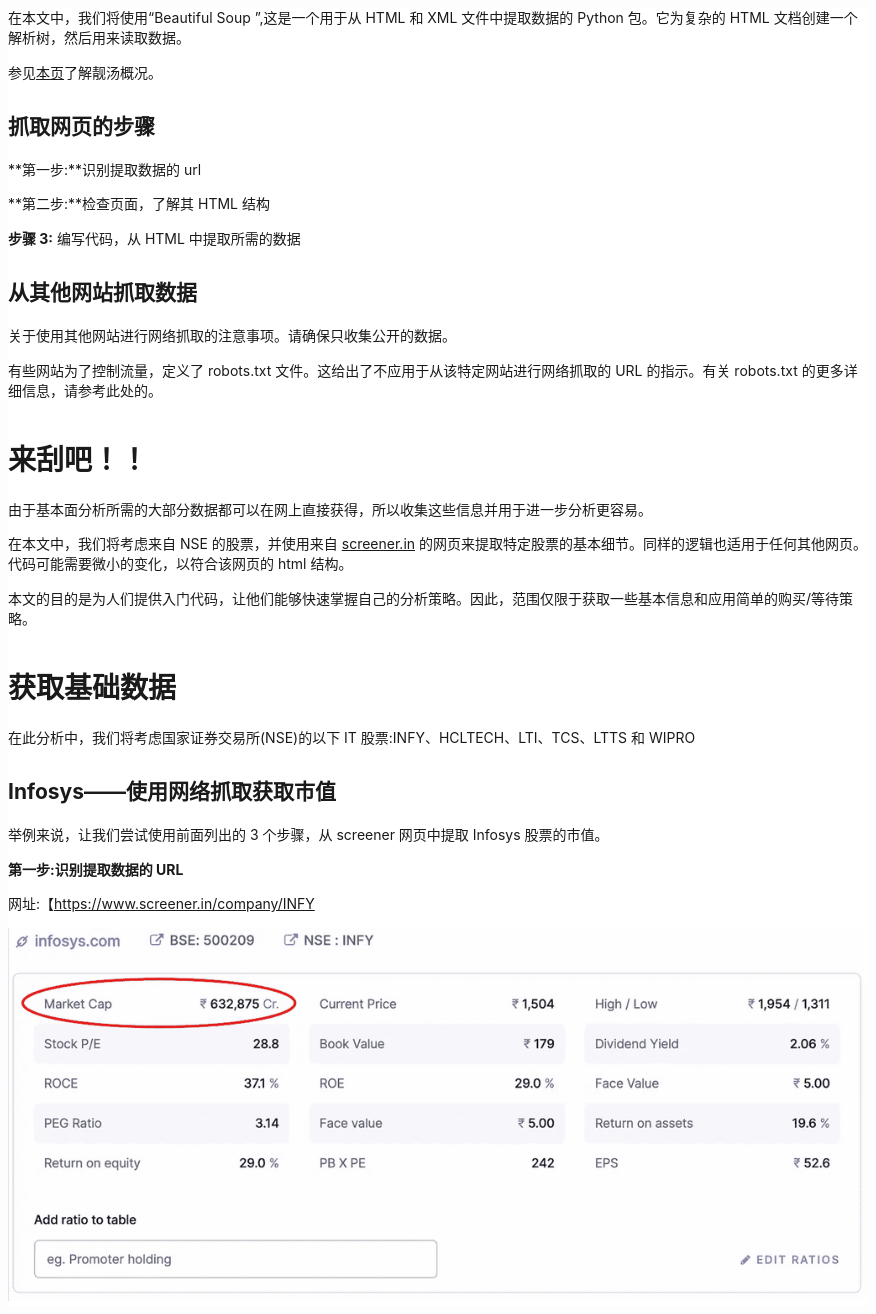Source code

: 在本文中，我们将使用“Beautiful Soup ”,这是一个用于从 HTML 和 XML 文件中提取数据的 Python 包。它为复杂的 HTML 文档创建一个解析树，然后用来读取数据。

参见[本页](https://www.crummy.com/software/BeautifulSoup/bs4/doc/)了解靓汤概况。

## **抓取网页的步骤**

**第一步:**识别提取数据的 url

**第二步:**检查页面，了解其 HTML 结构

**步骤 3:** 编写代码，从 HTML 中提取所需的数据

## 从其他网站抓取数据

关于使用其他网站进行网络抓取的注意事项。请确保只收集公开的数据。

有些网站为了控制流量，定义了 robots.txt 文件。这给出了不应用于从该特定网站进行网络抓取的 URL 的指示。有关 robots.txt 的更多详细信息，请参考此处的。

# 来刮吧！！

由于基本面分析所需的大部分数据都可以在网上直接获得，所以收集这些信息并用于进一步分析更容易。

在本文中，我们将考虑来自 NSE 的股票，并使用来自 [screener.in](https://www.screener.in/) 的网页来提取特定股票的基本细节。同样的逻辑也适用于任何其他网页。代码可能需要微小的变化，以符合该网页的 html 结构。

本文的目的是为人们提供入门代码，让他们能够快速掌握自己的分析策略。因此，范围仅限于获取一些基本信息和应用简单的购买/等待策略。

# 获取基础数据

在此分析中，我们将考虑国家证券交易所(NSE)的以下 IT 股票:INFY、HCLTECH、LTI、TCS、LTTS 和 WIPRO

## Infosys——使用网络抓取获取市值

举例来说，让我们尝试使用前面列出的 3 个步骤，从 screener 网页中提取 Infosys 股票的市值。

**第一步:识别提取数据的 URL**

网址:【https://www.screener.in/company/INFY 

![](img/08f7003297306e1f60a80bbdbea8ee01.png)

### About this task
Which lines of the records contain the word "在本文中"? Copy each of them.

### Reply to the exercise
: 在本文中，我们将使用“Beautiful Soup ”,这是一个用于从 HTML 和 XML 文件中提取数据的 Python 包。它为复杂的 HTML 文档创建一个解析树，然后用来读取数据。
在本文中，我们将考虑来自 NSE 的股票，并使用来自 [screener.in](https://www.screener.in/) 的网页来提取特定股票的基本细节。同样的逻辑也适用于任何其他网页。代码可能需要微小的变化，以符合该网页的 html 结构。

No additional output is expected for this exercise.